Other states are increasing their focus in this area of interest. Bands of third-party contingent-fee auditors are hired to conduct audits across multiple states, with their primary aim being to recover unclaimed property. As little as only 2% of what is investigated will find its way back to the actual owners.
Companies need to educate themselves on the changes in these rules, and the differing deadlines for unclaimed property. Compliance reporting is a fall deadline for most states. The rules in these states are specific regarding what and how property gets reported on. The vast changes in unclaimed property reporting rules over the past several years may even be missed by sophisticated entities. Companies that prove to be non-compliant tend to be first in line for audits, placing a significant compliance burden on them.
States have honed their ability to identify potentially non-compliant companies, which usually results in large penalties and fees levied against these companies. The most likely entities to be found to be non-compliant are companies owned by foreign parent companies. The states have learned to target these entities, as it is common that the foreign entities do not understand the U.S. tax requirements in enough detail to ensure they are compliant when reporting season is upon them.
Companies that tend to claim expenses as a cost of conducting their business, need to be aware of the tax implications of doing so. As an example, issuing credit to a customer results in an expense to the business because sales revenue has already been reduced by the credit amount extended to the customer. Uncashed checks issued to vendors would create the same type of effect. A whole series of new accounting rules have come about regarding more complex situations such as gift cards. Companies that issue gift cards essentially end up needing to maintain three sets of financial records: one for tax, one for unclaimed property and the third for the reporting of their financial statements.
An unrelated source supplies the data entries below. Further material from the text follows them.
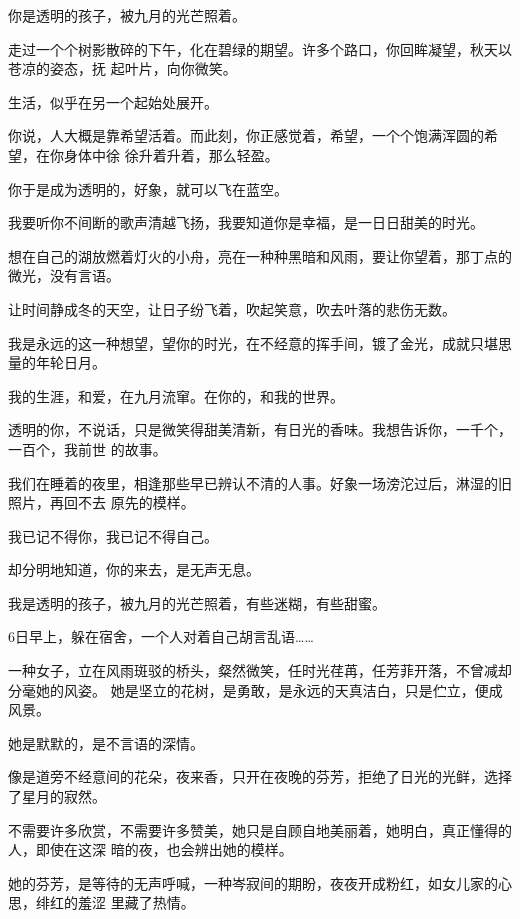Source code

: 	\endwriting



		你是透明的孩子，被九月的光芒照着。

		走过一个个树影散碎的下午，化在碧绿的期望。许多个路口，你回眸凝望，秋天以苍凉的姿态，抚
	起叶片，向你微笑。

		生活，似乎在另一个起始处展开。

		你说，人大概是靠希望活着。而此刻，你正感觉着，希望，一个个饱满浑圆的希望，在你身体中徐
	徐升着升着，那么轻盈。

		你于是成为透明的，好象，就可以飞在蓝空。

		我要听你不间断的歌声清越飞扬，我要知道你是幸福，是一日日甜美的时光。

		想在自己的湖放燃着灯火的小舟，亮在一种种黑暗和风雨，要让你望着，那丁点的微光，没有言语。

		让时间静成冬的天空，让日子纷飞着，吹起笑意，吹去叶落的悲伤无数。

		我是永远的这一种想望，望你的时光，在不经意的挥手间，镀了金光，成就只堪思量的年轮日月。

		我的生涯，和爱，在九月流窜。在你的，和我的世界。

		透明的你，不说话，只是微笑得甜美清新，有日光的香味。我想告诉你，一千个，一百个，我前世
	的故事。

		我们在睡着的夜里，相逢那些早已辨认不清的人事。好象一场滂沱过后，淋湿的旧照片，再回不去
	原先的模样。

		我已记不得你，我已记不得自己。\par
		却分明地知道，你的来去，是无声无息。\par
		我是透明的孩子，被九月的光芒照着，有些迷糊，有些甜蜜。\par
		6日早上，躲在宿舍，一个人对着自己胡言乱语……

	\endwriting



		一种女子，立在风雨斑驳的桥头，粲然微笑，任时光荏苒，任芳菲开落，不曾减却分毫她的风姿。
	她是坚立的花树，是勇敢，是永远的天真洁白，只是伫立，便成风景。


		她是默默的，是不言语的深情。

		像是道旁不经意间的花朵，夜来香，只开在夜晚的芬芳，拒绝了日光的光鲜，选择了星月的寂然。

		不需要许多欣赏，不需要许多赞美，她只是自顾自地美丽着，她明白，真正懂得的人，即使在这深
	暗的夜，也会辨出她的模样。

		她的芬芳，是等待的无声呼喊，一种岑寂间的期盼，夜夜开成粉红，如女儿家的心思，绯红的羞涩
	里藏了热情。

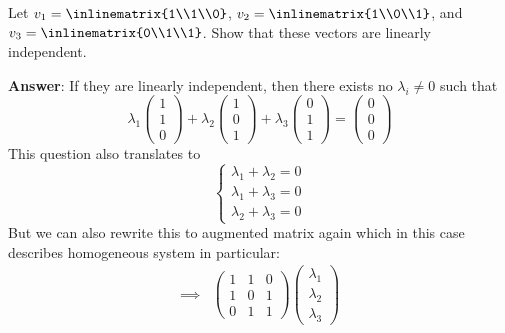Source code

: \begin{exm}\label{exm-show-linearly-independency}
	Let
	$v_1=\inlinematrix{1\\1\\0}$, $v_2=\inlinematrix{1\\0\\1}$, and
	$v_3=\inlinematrix{0\\1\\1}$. Show that these vectors are linearly independent.
	\begin{flushleft}
		\textbf{Answer}: If they are linearly independent, then there exists no
		$\lambda_i\neq0$ such that
		\begin{equation*}
			\lambda_1\begin{pmatrix}
				1 \\1\\0
			\end{pmatrix}+\lambda_2\begin{pmatrix}
				1 \\0\\1
			\end{pmatrix}+\lambda_3\begin{pmatrix}
				0 \\1\\1
			\end{pmatrix}=
			\begin{pmatrix}
				0 \\0\\0
			\end{pmatrix}
		\end{equation*}
		This question also translates to
		\begin{equation*}
			\begin{cases}
				\lambda_1 + \lambda_2 = 0 \\
				\lambda_1 + \lambda_3 = 0 \\
				\lambda_2 + \lambda_3 = 0
			\end{cases}
		\end{equation*}
		But we can also rewrite this to augmented matrix again which in this case
		describes homogeneous system in particular:
		\begin{align*}
			\implies & \begin{pmatrix}
				1 & 1 & 0 \\
				1 & 0 & 1 \\
				0 & 1 & 1
			\end{pmatrix}
			\begin{pmatrix}
				\lambda_1 \\ \lambda_2 \\ \lambda_3

\end{pmatrix}
\end{align*}
\end{flushleft}
\end{exm}
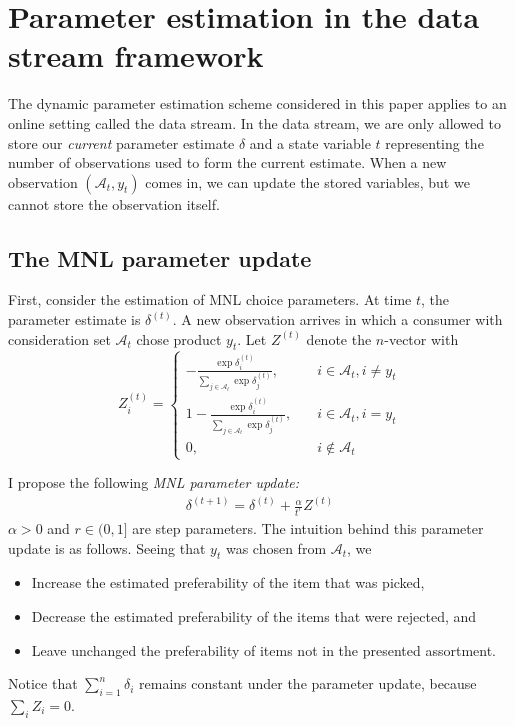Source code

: \documentclass[preprint,12pt,authoryear]{elsarticle}
\begin{document}
\section{Parameter estimation in the data stream framework}
The dynamic parameter estimation scheme considered in this paper applies to an online setting called the data stream. In the data stream, we are only allowed to store our \emph{current} parameter estimate $\delta$ and a state variable $t$ representing the number of observations used to form the current estimate. When a new observation $(\mathcal{A}_t, y_t)$ comes in, we can update the stored variables, but we cannot store the observation itself. %

\subsection{The MNL parameter update}
First, consider the estimation of MNL choice parameters. At time $t$, the parameter estimate is $\delta^{(t)}$. A new observation arrives in which a consumer with consideration set $\mathcal{A}_t$ chose product $y_t$. Let $Z^{(t)}$ denote the $n$-vector with
\begin{equation}Z^{(t)}_i =
\begin{cases}
 - \frac{\exp \delta^{(t)}_i}{\sum_{j\in \mathcal{A}_t} \exp \delta^{(t)}_j}, \quad& i \in \mathcal{A}_t, i\neq y_t \\
1 - \frac{\exp \delta^{(t)}_i}{\sum_{j\in \mathcal{A}_t} \exp \delta^{(t)}_j} , \quad& i \in \mathcal{A}_t, i =  y_t \\
0, \quad & i \notin \mathcal{A}_t
\end{cases}
\end{equation}

I propose the following \emph{MNL parameter update:}
\begin{align} \label{mnlparameterupdate}
\delta^{(t+1)} = \delta^{(t)} + \frac{\alpha}{t^r} Z^{(t)}
\end{align}
$\alpha >0$ and $r \in (0, 1]$ are step parameters. The intuition behind this parameter update is as follows. Seeing that $y_t$ was chosen from $\mathcal{A}_t$, we 
\begin{itemize}
\item Increase the estimated preferability of the item that was picked,
\item Decrease the estimated preferability of the items that were rejected, and
\item Leave unchanged the preferability of items not in the presented assortment.
\end{itemize}
Notice that $\sum_{i=1}^n \delta_i$ remains constant under the parameter update, because $\sum_i Z_i = 0$. 
\end{document}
So, in summary, any organizations preparing for the fall reporting season need to pay particular attention to the unclaimed property aspects of their financials, and ensure the requirements for their particular state have been met in this regard.
Readers should note that this article is only intended to convey general information on these issues and that FAS CPA & Consultants (FAS) in no way intends for the contents of this article to be construed as accounting, business, financial, investment, legal, tax, or other professional advice or services. This article cannot serve as a substitute for such professional services or advice. Any decision or action that may affect the reader’s business should not rely solely on the contents of this article, but should rather be consulted on with a qualified professional adviser. FAS shall not be responsible for any loss sustained by any person who relies on this presentation. This article is subject to change at any time and for any reason.